§ Your assignment: Read through the data and report every line in which the word "Pemanfaatan" occurs.

§ Supplied material:
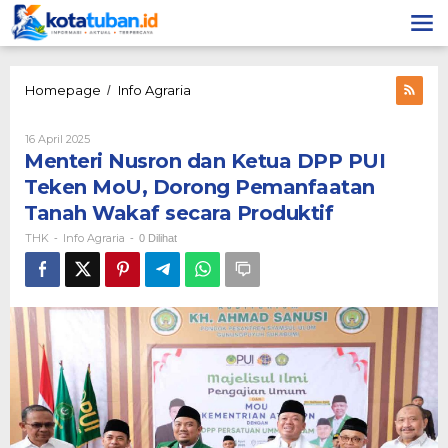
Lewati
ke
konten
Menteri
Homepage
Info Agraria
/
Nusron
dan
Oleh
16 April 2025
Ketua
THK
Menteri Nusron dan Ketua DPP PUI
DPP
PUI
Teken MoU, Dorong Pemanfaatan
Teken
Tanah Wakaf secara Produktif
MoU,
Dorong
THK
Info Agraria
-
-
0 Dilihat
Pemanfaatan
Tanah
Wakaf
secara
Produktif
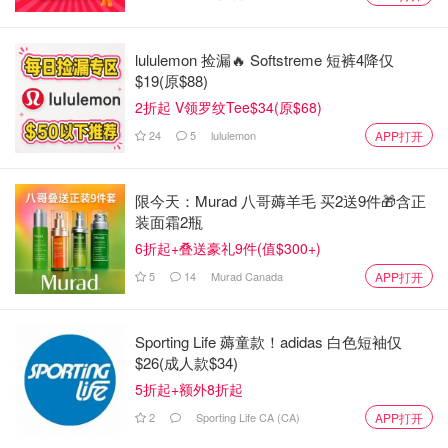
lululemon 捡漏🔥 Softstreme 短裤4降仅
$19(原$88)
2折起 V领罗纹Tee$34(原$68)
24
5
lululemon
APP打开
限今天：Murad 八哥薅羊毛 买2送9件🎁含正
装面霜2瓶
6折起+叠送豪礼9件(值$300+)
5
14
Murad Canada
APP打开
Sporting Life 薅童款！adidas 白色短袖仅
$26(成人款$34)
5折起+额外8折起
2
Sporting Life CA (CA)
APP打开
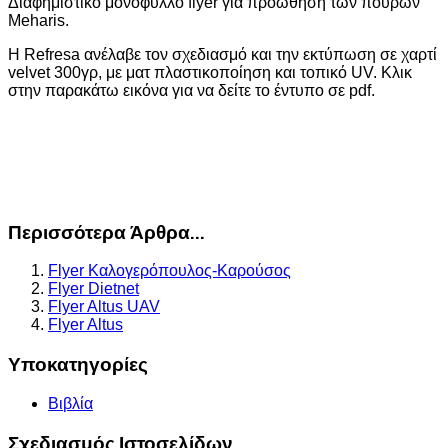
Διαφημιστικό μονόφυλλο flyer για προώθηση των πούρων
Meharis.
Η Refresa ανέλαβε τον σχεδιασμό και την εκτύπωση σε χαρτί
velvet 300γρ, με ματ πλαστικοποίηση και τοπικό UV. Κλικ
στην παρακάτω εικόνα για να δείτε το έντυπο σε pdf.
Περισσότερα Άρθρα...
Flyer Καλογερόπουλος-Καρούσος
Flyer Dietnet
Flyer Altus UAV
Flyer Altus
Υποκατηγορίες
Βιβλία
Σχεδιασμός Ιστοσελίδων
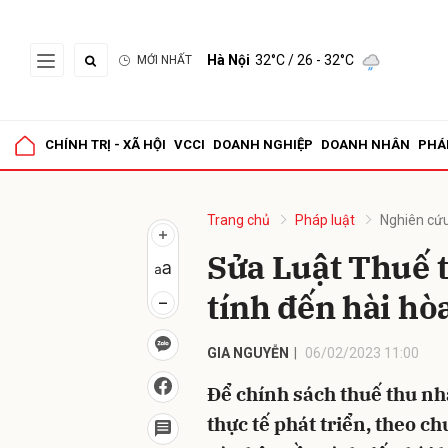
Hà Nội
32°C
/ 26 - 32°C
MỚI NHẤT
Gửi 
CHÍNH TRỊ - XÃ HỘI
VCCI
DOANH NGHIỆP
DOANH NHÂN
PHÁ
Trang chủ
Pháp luật
Nghiên cứu
Sửa Luật Thuế 
tính đến hài hòa
GIA NGUYỄN
06/02/2023 11:00
Để chính sách thuế thu nh
thực tế phát triển, theo c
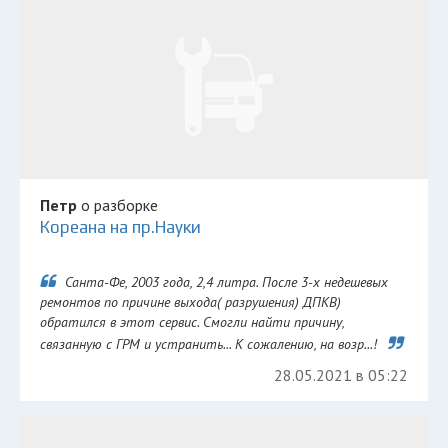
Петр
о разборке
Кореана на пр.Науки
Санта-Фе, 2003 года, 2,4 литра. После 3-х недешевых
ремонтов по причине выхода( разрушения) ДПКВ)
обратился в этот сервис. Смогли найти причину,
связанную с ГРМ и устранить... К сожалению, на возр...!
28.05.2021 в 05:22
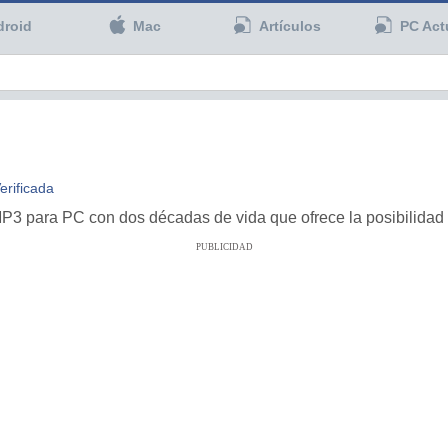
droid
Mac
Artículos
PC Act
erificada
3 para PC con dos décadas de vida que ofrece la posibilidad 
PUBLICIDAD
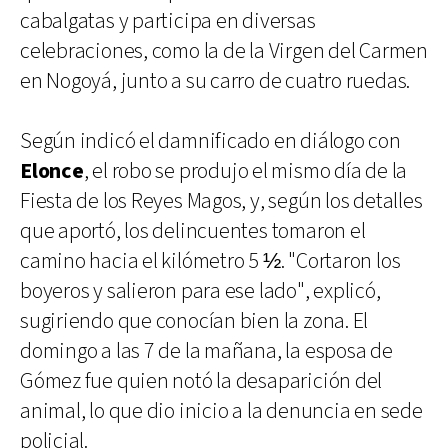
cabalgatas y participa en diversas
celebraciones, como la de la Virgen del Carmen
en Nogoyá, junto a su carro de cuatro ruedas.
Según indicó el damnificado en diálogo con
Elonce
, el robo se produjo el mismo día de la
Fiesta de los Reyes Magos, y, según los detalles
que aportó, los delincuentes tomaron el
camino hacia el kilómetro 5 ½. "Cortaron los
boyeros y salieron para ese lado", explicó,
sugiriendo que conocían bien la zona. El
domingo a las 7 de la mañana, la esposa de
Gómez fue quien notó la desaparición del
animal, lo que dio inicio a la denuncia en sede
policial.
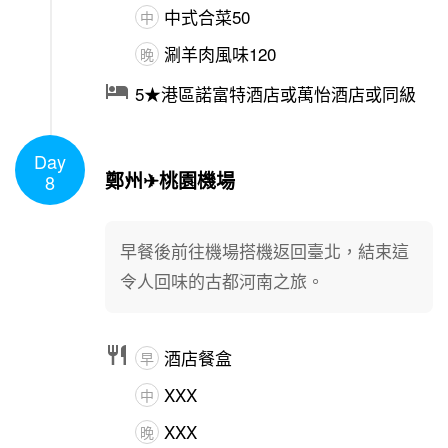
中式合菜50
中
涮羊肉風味120
晚

5★港區諾富特酒店或萬怡酒店或同級
Day
1
/
1
鄭州✈桃園機場
8
早餐後前往機場搭機返回臺北，結束這
令人回味的古都河南之旅。

酒店餐盒
早
XXX
中
XXX
晚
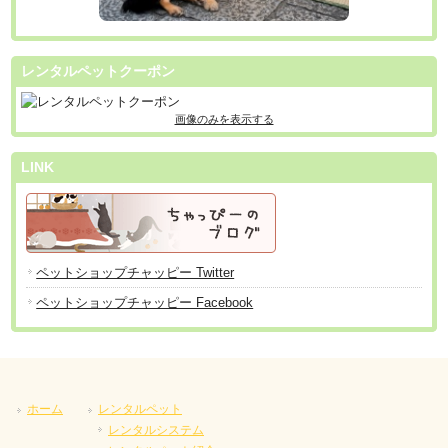
レンタルペットクーポン
画像のみを表示する
LINK
ペットショップチャッピー Twitter
ペットショップチャッピー Facebook
ホーム
レンタルペット
レンタルシステム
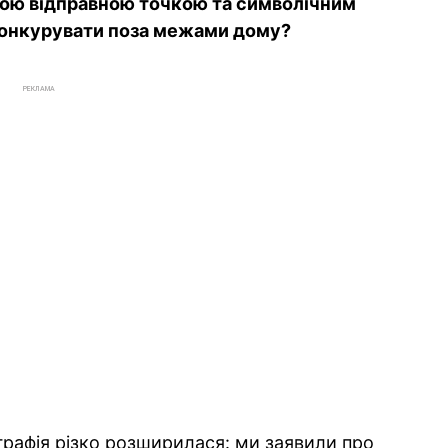
ною відправною точкою та символічним
 конкурувати поза межами дому?
РЕКЛАМА
графія різко розширилася: ми заявили про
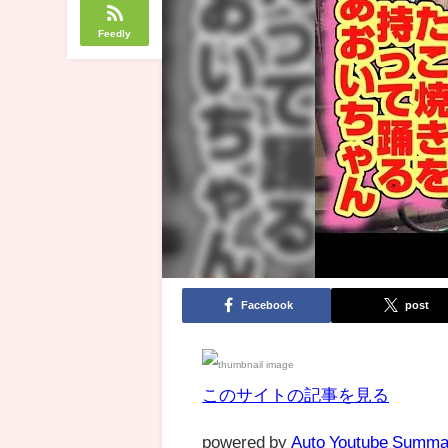
Feedly
Facebook
post
このサイトの記事を見る
powered by
Auto Youtube Summa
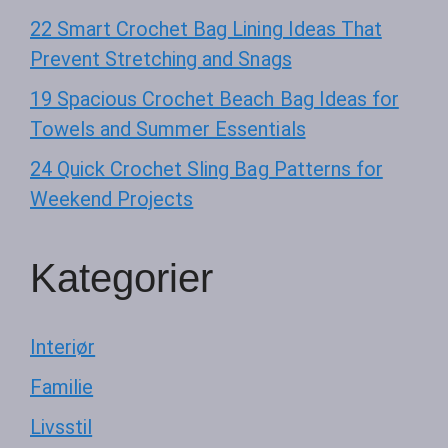
22 Smart Crochet Bag Lining Ideas That
Prevent Stretching and Snags
19 Spacious Crochet Beach Bag Ideas for
Towels and Summer Essentials
24 Quick Crochet Sling Bag Patterns for
Weekend Projects
Kategorier
Interiør
Familie
Livsstil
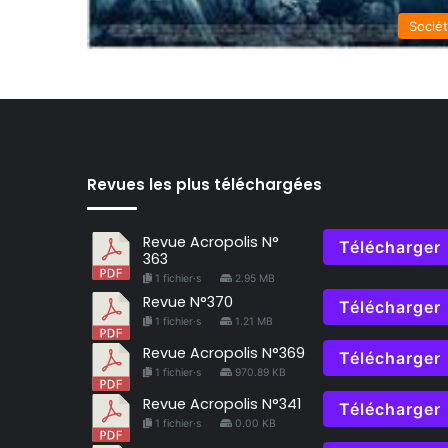
Socié
Revues les plus téléchargées
Revue Acropolis N°
Télécharger
363
1 fichier·s
2.95 MB
Revue N°370
Télécharger
1 fichier·s
1.21 MB
Revue Acropolis N°369
Télécharger
1 fichier·s
970.89 KB
Revue Acropolis N°341
Télécharger
1 fichier·s
0.00 KB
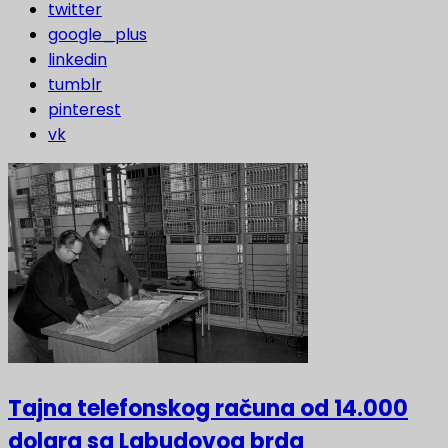
twitter
google_plus
linkedin
tumblr
pinterest
vk
Tajna telefonskog računa od 14.000
dolara sa Labudovog brda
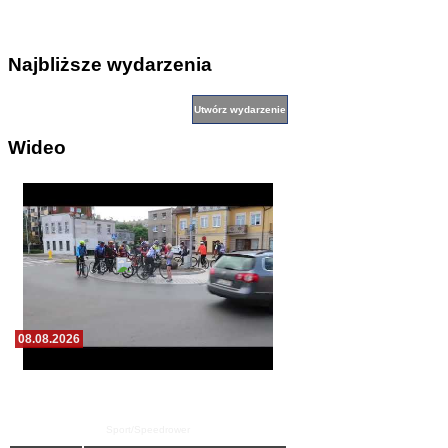
Najbliższe wydarzenia
Wideo
08.08.2026
Zawody speedrowerowe ku pamięci Edka
Baldysa oraz Andrzeja i Henryka
Włodarczyków
Sport/Speedrower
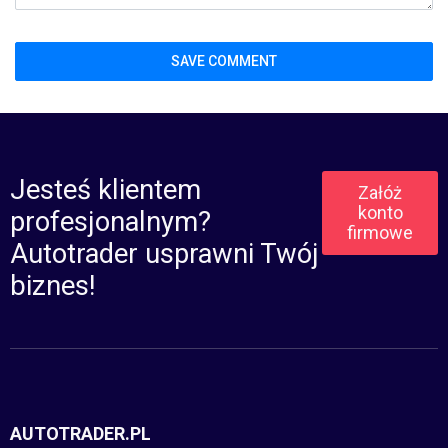
Jesteś klientem
Załóż
konto
profesjonalnym?
firmowe
Autotrader usprawni Twój
biznes!
AUTOTRADER.PL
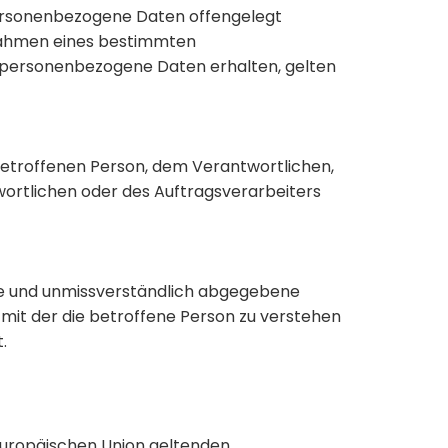
r personenbezogene Daten offengelegt
m Rahmen eines bestimmten
 personenbezogene Daten erhalten, gelten
r betroffenen Person, dem Verantwortlichen,
ortlichen oder des Auftragsverarbeiters
Weise und unmissverständlich abgegebene
 mit der die betroffene Person zu verstehen
.
Europäischen Union geltenden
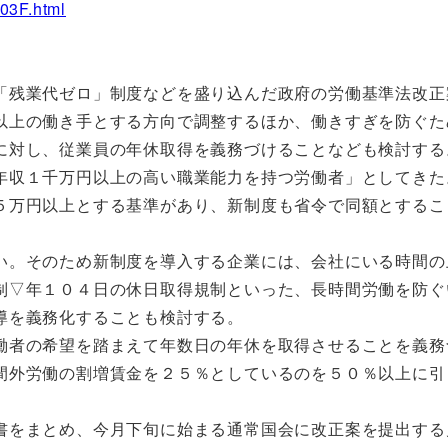
03F.html
残業代ゼロ」制度などを盛り込んだ政府の労働基準法改正
以上の働き手とする方向で調整するほか、働きすぎを防ぐた
に対し、従業員の年休取得を義務づけることなども検討する
収１千万円以上の高い職業能力を持つ労働者」としてきた
５万円以上とする基準があり、新制度も省令で同額とするこ
。そのため新制度を導入する企業には、会社にいる時間の
制▽年１０４日の休日取得規制といった、長時間労働を防ぐ
導を義務化することも検討する。
者の希望を踏まえて年数日の年休を取得させることを義務
間外労働の割増賃金を２５％としているのを５０％以上に引
をまとめ、今月下旬に始まる通常国会に改正案を提出する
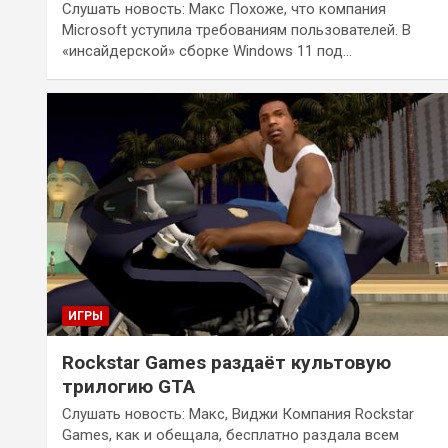
Слушать новость: Макс Похоже, что компания
Microsoft уступила требованиям пользователей. В
«инсайдерской» сборке Windows 11 под…
ИГРЫ
Rockstar Games раздаёт культовую
трилогию GTA
Слушать новость: Макс, Виджи Компания Rockstar
Games, как и обещала, бесплатно раздала всем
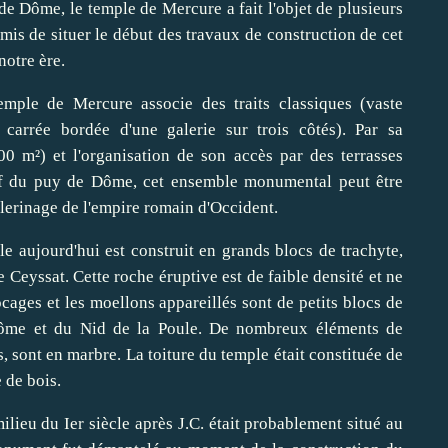
e Dôme, le temple de Mercure a fait l'objet de plusieurs
mis de situer le début des travaux de construction de cet
notre ère.
temple de Mercure associe des traits classiques (vaste
 carrée bordée d'une galerie sur trois côtés). Par sa
00 m²) et l'organisation de son accès par des terrasses
ief du puy de Dôme, cet ensemble monumental peut être
èlerinage de l'empire romain d'Occident.
e aujourd'hui est construit en grands blocs de trachyte,
 Ceyssat. Cette roche éruptive est de faible densité et ne
locages et les moellons appareillés sont de petits blocs de
ôme et du Nid de la Poule. De nombreux éléments de
s, sont en marbre. La toiture du temple était constituée de
 de bois.
lieu du Ier siècle après J.C. était probablement situé au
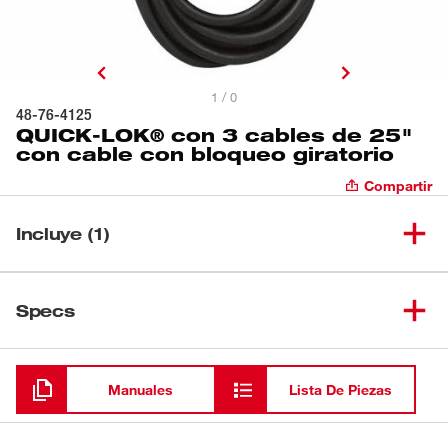
1 / 0
48-76-4125
QUICK-LOK® con 3 cables de 25"
con cable con bloqueo giratorio
Compartir
Incluye (1)
QUICK-LOK® con 3 cables de
(
1
)
25" con cable con bloqueo
48-76-4125
Specs
giratorio
Cargando
Manuales
Lista De Piezas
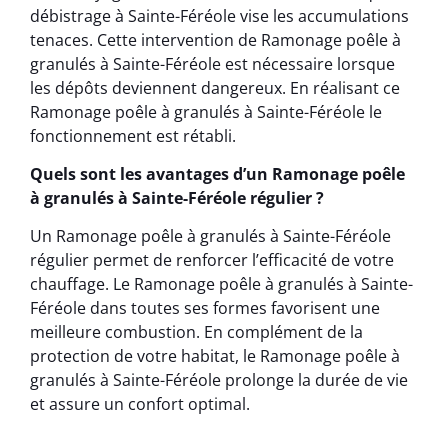
débistrage à Sainte-Féréole vise les accumulations
tenaces. Cette intervention de Ramonage poêle à
granulés à Sainte-Féréole est nécessaire lorsque
les dépôts deviennent dangereux. En réalisant ce
Ramonage poêle à granulés à Sainte-Féréole le
fonctionnement est rétabli.
Quels sont les avantages d’un Ramonage poêle
à granulés à Sainte-Féréole régulier ?
Un Ramonage poêle à granulés à Sainte-Féréole
régulier permet de renforcer l’efficacité de votre
chauffage. Le Ramonage poêle à granulés à Sainte-
Féréole dans toutes ses formes favorisent une
meilleure combustion. En complément de la
protection de votre habitat, le Ramonage poêle à
granulés à Sainte-Féréole prolonge la durée de vie
et assure un confort optimal.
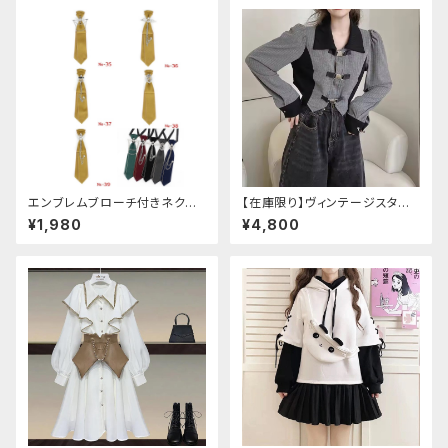
エンブレムブローチ付きネクタ
【在庫限り】ヴィンテージスタイ
イ(イエロー)
ルバックルベルトシャツ
¥1,980
¥4,800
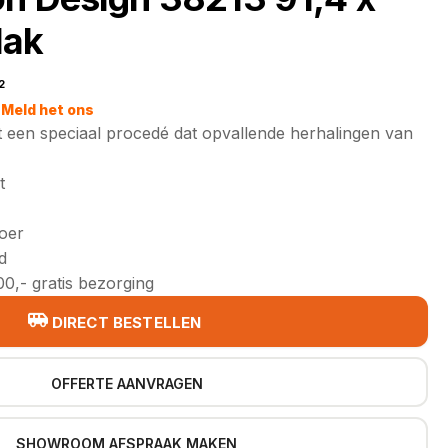
lak
2
jke
Meld het ons
 een speciaal procedé dat opvallende herhalingen van
t
loer
d
0,- gratis bezorging
DIRECT BESTELLEN
OFFERTE AANVRAGEN
SHOWROOM AFSPRAAK MAKEN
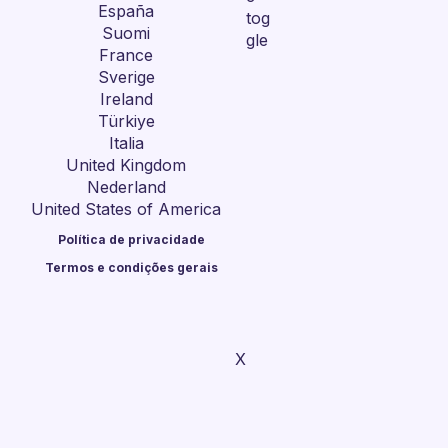
España
Suomi
France
Sverige
Ireland
Türkiye
Italia
United Kingdom
Nederland
United States of America
Política de privacidade
Termos e condições gerais
X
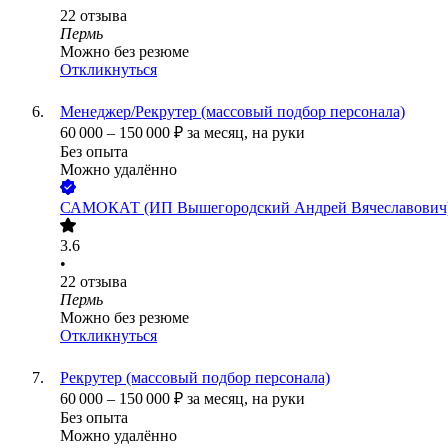
22
отзыва
Пермь
Можно без резюме
Откликнуться
Менеджер/Рекрутер (массовый подбор персонала)
60 000
–
150 000
₽
за месяц,
на руки
Без опыта
Можно удалённо
САМОКАТ (ИП Вышегородский Андрей Вячеславович
3.6
•
22
отзыва
Пермь
Можно без резюме
Откликнуться
Рекрутер (массовый подбор персонала)
60 000
–
150 000
₽
за месяц,
на руки
Без опыта
Можно удалённо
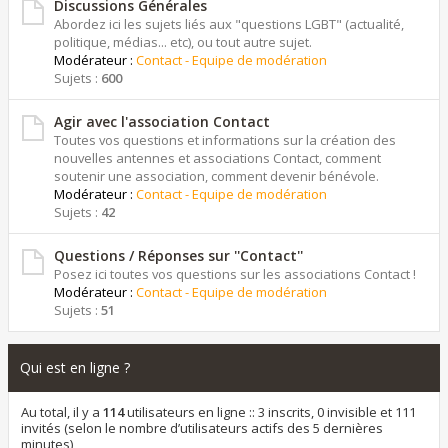
Discussions Générales
Abordez ici les sujets liés aux "questions LGBT" (actualité,
politique, médias... etc), ou tout autre sujet.
Modérateur :
Contact - Equipe de modération
Sujets :
600
Agir avec l'association Contact
Toutes vos questions et informations sur la création des
nouvelles antennes et associations Contact, comment
soutenir une association, comment devenir bénévole.
Modérateur :
Contact - Equipe de modération
Sujets :
42
Questions / Réponses sur ''Contact''
Posez ici toutes vos questions sur les associations Contact !
Modérateur :
Contact - Equipe de modération
Sujets :
51
Qui est en ligne ?
Au total, il y a
114
utilisateurs en ligne :: 3 inscrits, 0 invisible et 111
invités (selon le nombre d’utilisateurs actifs des 5 dernières
minutes)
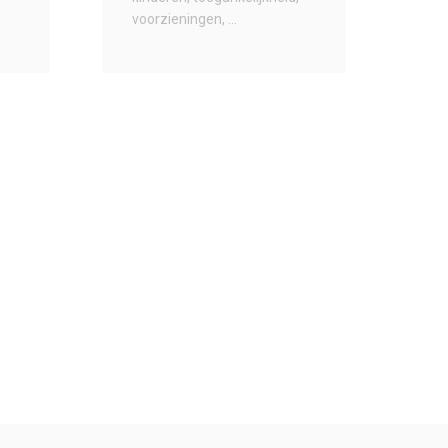
voorzieningen
...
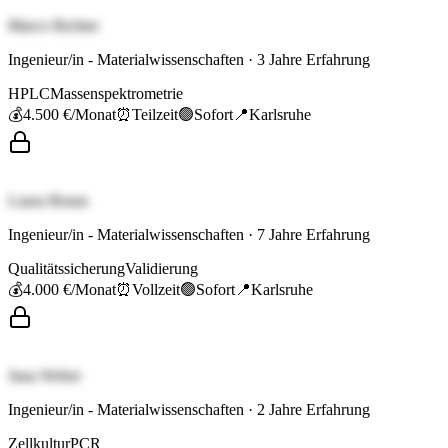
Marco Richter
Ingenieur/in - Materialwissenschaften
·
3
Jahre Erfahrung
HPLC
Massenspektrometrie
💰
4.500 €
/Monat
⏰
Teilzeit
🟢
Sofort
📍
Karlsruhe
Laura Braun
Ingenieur/in - Materialwissenschaften
·
7
Jahre Erfahrung
Qualitätssicherung
Validierung
💰
4.000 €
/Monat
⏰
Vollzeit
🟢
Sofort
📍
Karlsruhe
Jana Weber
Ingenieur/in - Materialwissenschaften
·
2
Jahre Erfahrung
Zellkultur
PCR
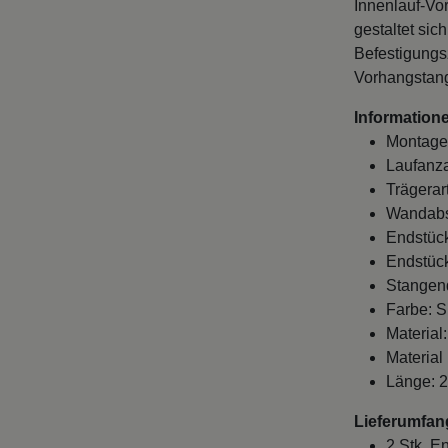
Innenlauf-Vo
gestaltet sic
Befestigungs
Vorhangstang
Informatione
Montage
Laufanza
Trägerar
Wandabst
Endstück
Endstück
Stangen
Farbe: S
Material
Material
Länge: 
Lieferumfan
2 Stk. E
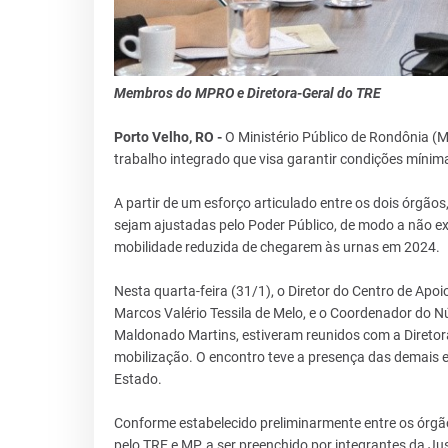
Membros do MPRO e Diretora-Geral do TRE
Porto Velho, RO -
O Ministério Público de Rondônia (M
trabalho integrado que visa garantir condições mínima
A partir de um esforço articulado entre os dois órgão
sejam ajustadas pelo Poder Público, de modo a não exi
mobilidade reduzida de chegarem às urnas em 2024.
Nesta quarta-feira (31/1), o Diretor do Centro de Apo
Marcos Valério Tessila de Melo, e o Coordenador do N
Maldonado Martins, estiveram reunidos com a Diretora-
mobilização. O encontro teve a presença das demais eq
Estado.
Conforme estabelecido preliminarmente entre os órgão
pelo TRE e MP, a ser preenchido por integrantes da Jus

§ Solution to this task:
Teken MoU, Dorong Pemanfaatan
Pemanfaatan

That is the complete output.